EXERCISE BRIEF:
Write out every entry exactly as it appears.

══ INPUT

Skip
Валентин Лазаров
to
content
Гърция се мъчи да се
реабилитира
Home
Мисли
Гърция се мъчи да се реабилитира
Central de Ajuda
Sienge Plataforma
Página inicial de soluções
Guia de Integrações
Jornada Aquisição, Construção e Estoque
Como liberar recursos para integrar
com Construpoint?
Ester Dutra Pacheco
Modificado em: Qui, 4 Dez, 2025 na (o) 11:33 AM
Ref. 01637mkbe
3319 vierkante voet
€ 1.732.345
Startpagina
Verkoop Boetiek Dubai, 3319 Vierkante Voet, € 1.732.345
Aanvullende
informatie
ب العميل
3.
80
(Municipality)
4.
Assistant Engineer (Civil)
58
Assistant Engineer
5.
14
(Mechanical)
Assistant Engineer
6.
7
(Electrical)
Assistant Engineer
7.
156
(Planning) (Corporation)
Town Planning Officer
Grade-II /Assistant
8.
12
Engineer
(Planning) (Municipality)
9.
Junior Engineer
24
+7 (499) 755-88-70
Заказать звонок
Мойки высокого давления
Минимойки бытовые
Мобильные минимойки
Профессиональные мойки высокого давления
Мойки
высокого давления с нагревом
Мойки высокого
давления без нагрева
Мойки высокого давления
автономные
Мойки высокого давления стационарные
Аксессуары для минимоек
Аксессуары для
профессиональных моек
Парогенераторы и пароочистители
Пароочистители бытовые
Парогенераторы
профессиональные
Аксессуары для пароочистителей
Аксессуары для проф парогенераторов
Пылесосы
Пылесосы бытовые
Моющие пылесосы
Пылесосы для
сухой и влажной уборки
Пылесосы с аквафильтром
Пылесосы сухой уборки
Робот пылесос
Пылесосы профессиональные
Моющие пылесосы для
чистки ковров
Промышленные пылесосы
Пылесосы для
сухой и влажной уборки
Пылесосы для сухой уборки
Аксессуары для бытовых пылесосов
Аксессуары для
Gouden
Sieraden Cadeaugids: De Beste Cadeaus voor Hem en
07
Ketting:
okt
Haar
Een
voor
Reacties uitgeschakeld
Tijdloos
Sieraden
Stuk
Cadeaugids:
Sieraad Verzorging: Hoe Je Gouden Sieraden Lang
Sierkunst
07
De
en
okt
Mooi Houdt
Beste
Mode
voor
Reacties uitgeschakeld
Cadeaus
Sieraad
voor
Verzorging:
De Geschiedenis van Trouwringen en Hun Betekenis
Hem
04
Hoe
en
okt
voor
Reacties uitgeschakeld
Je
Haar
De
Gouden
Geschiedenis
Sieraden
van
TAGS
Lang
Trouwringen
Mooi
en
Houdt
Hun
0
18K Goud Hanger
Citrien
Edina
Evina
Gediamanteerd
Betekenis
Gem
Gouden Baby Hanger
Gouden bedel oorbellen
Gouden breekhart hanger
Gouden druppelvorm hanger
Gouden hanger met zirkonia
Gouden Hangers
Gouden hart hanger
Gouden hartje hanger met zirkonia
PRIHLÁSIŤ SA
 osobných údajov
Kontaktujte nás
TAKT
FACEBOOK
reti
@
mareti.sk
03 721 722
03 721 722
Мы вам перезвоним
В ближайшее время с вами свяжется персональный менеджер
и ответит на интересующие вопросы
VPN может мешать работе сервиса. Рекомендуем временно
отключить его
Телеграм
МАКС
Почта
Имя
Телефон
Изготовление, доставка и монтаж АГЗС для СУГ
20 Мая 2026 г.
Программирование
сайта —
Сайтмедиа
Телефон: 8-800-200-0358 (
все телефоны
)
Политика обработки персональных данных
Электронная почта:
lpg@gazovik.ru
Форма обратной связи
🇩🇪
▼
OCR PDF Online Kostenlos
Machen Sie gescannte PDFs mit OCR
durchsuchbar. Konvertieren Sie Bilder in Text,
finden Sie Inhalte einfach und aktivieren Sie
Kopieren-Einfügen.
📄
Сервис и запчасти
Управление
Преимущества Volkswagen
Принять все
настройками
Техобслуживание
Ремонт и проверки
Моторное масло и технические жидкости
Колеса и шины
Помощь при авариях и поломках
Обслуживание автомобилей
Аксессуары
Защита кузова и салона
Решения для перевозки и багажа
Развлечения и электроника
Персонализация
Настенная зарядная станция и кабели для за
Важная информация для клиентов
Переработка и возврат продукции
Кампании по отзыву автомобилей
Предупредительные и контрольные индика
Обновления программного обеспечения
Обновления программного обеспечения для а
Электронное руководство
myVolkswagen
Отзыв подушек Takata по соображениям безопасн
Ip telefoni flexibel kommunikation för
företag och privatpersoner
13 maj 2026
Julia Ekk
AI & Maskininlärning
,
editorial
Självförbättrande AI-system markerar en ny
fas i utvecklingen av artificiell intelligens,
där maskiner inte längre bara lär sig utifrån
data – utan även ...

════

EXERCISE RESULT:
Skip
Валентин Лазаров
to
content
Гърция се мъчи да се
реабилитира
Home
Мисли
Гърция се мъчи да се реабилитира
Central de Ajuda
Sienge Plataforma
Página inicial de soluções
Guia de Integrações
Jornada Aquisição, Construção e Estoque
Como liberar recursos para integrar
com Construpoint?
Ester Dutra Pacheco
Modificado em: Qui, 4 Dez, 2025 na (o) 11:33 AM
Ref. 01637mkbe
3319 vierkante voet
€ 1.732.345
Startpagina
Verkoop Boetiek Dubai, 3319 Vierkante Voet, € 1.732.345
Aanvullende
informatie
ب العميل
3.
80
(Municipality)
4.
Assistant Engineer (Civil)
58
Assistant Engineer
5.
14
(Mechanical)
Assistant Engineer
6.
7
(Electrical)
Assistant Engineer
7.
156
(Planning) (Corporation)
Town Planning Officer
Grade-II /Assistant
8.
12
Engineer
(Planning) (Municipality)
9.
Junior Engineer
24
+7 (499) 755-88-70
Заказать звонок
Мойки высокого давления
Минимойки бытовые
Мобильные минимойки
Профессиональные мойки высокого давления
Мойки
высокого давления с нагревом
Мойки высокого
давления без нагрева
Мойки высокого давления
автономные
Мойки высокого давления стационарные
Аксессуары для минимоек
Аксессуары для
профессиональных моек
Парогенераторы и пароочистители
Пароочистители бытовые
Парогенераторы
профессиональные
Аксессуары для пароочистителей
Аксессуары для проф парогенераторов
Пылесосы
Пылесосы бытовые
Моющие пылесосы
Пылесосы для
сухой и влажной уборки
Пылесосы с аквафильтром
Пылесосы сухой уборки
Робот пылесос
Пылесосы профессиональные
Моющие пылесосы для
чистки ковров
Промышленные пылесосы
Пылесосы для
сухой и влажной уборки
Пылесосы для сухой уборки
Аксессуары для бытовых пылесосов
Аксессуары для
Gouden
Sieraden Cadeaugids: De Beste Cadeaus voor Hem en
07
Ketting:
okt
Haar
Een
voor
Reacties uitgeschakeld
Tijdloos
Sieraden
Stuk
Cadeaugids:
Sieraad Verzorging: Hoe Je Gouden Sieraden Lang
Sierkunst
07
De
en
okt
Mooi Houdt
Beste
Mode
voor
Reacties uitgeschakeld
Cadeaus
Sieraad
voor
Verzorging:
De Geschiedenis van Trouwringen en Hun Betekenis
Hem
04
Hoe
en
okt
voor
Reacties uitgeschakeld
Je
Haar
De
Gouden
Geschiedenis
Sieraden
van
TAGS
Lang
Trouwringen
Mooi
en
Houdt
Hun
0
18K Goud Hanger
Citrien
Edina
Evina
Gediamanteerd
Betekenis
Gem
Gouden Baby Hanger
Gouden bedel oorbellen
Gouden breekhart hanger
Gouden druppelvorm hanger
Gouden hanger met zirkonia
Gouden Hangers
Gouden hart hanger
Gouden hartje hanger met zirkonia
PRIHLÁSIŤ SA
 osobných údajov
Kontaktujte nás
TAKT
FACEBOOK
reti
@
mareti.sk
03 721 722
03 721 722
Мы вам перезвоним
В ближайшее время с вами свяжется персональный менеджер
и ответит на интересующие вопросы
VPN может мешать работе сервиса. Рекомендуем временно
отключить его
Телеграм
МАКС
Почта
Имя
Телефон
Изготовление, доставка и монтаж АГЗС для СУГ
20 Мая 2026 г.
Программирование
сайта —
Сайтмедиа
Телефон: 8-800-200-0358 (
все телефоны
)
Политика обработки персональных данных
Электронная почта:
lpg@gazovik.ru
Форма обратной связи
🇩🇪
▼
OCR PDF Online Kostenlos
Machen Sie gescannte PDFs mit OCR
durchsuchbar. Konvertieren Sie Bilder in Text,
finden Sie Inhalte einfach und aktivieren Sie
Kopieren-Einfügen.
📄
Сервис и запчасти
Управление
Преимущества Volkswagen
Принять все
настройками
Техобслуживание
Ремонт и проверки
Моторное масло и технические жидкости
Колеса и шины
Помощь при авариях и поломках
Обслуживание автомобилей
Аксессуары
Защита кузова и салона
Решения для перевозки и багажа
Развлечения и электроника
Персонализация
Настенная зарядная станция и кабели для за
Важная информация для клиентов
Переработка и возврат продукции
Кампании по отзыву автомобилей
Предупредительные и контрольные индика
Обновления программного обеспечения
Обновления программного обеспечения для а
Электронное руководство
myVolkswagen
Отзыв подушек Takata по соображениям безопасн
Ip telefoni flexibel kommunikation för
företag och privatpersoner
13 maj 2026
Julia Ekk
AI & Maskininlärning
,
editorial
Självförbättrande AI-system markerar en ny
fas i utvecklingen av artificiell intelligens,
där maskiner inte längre bara lär sig utifrån
data – utan även ...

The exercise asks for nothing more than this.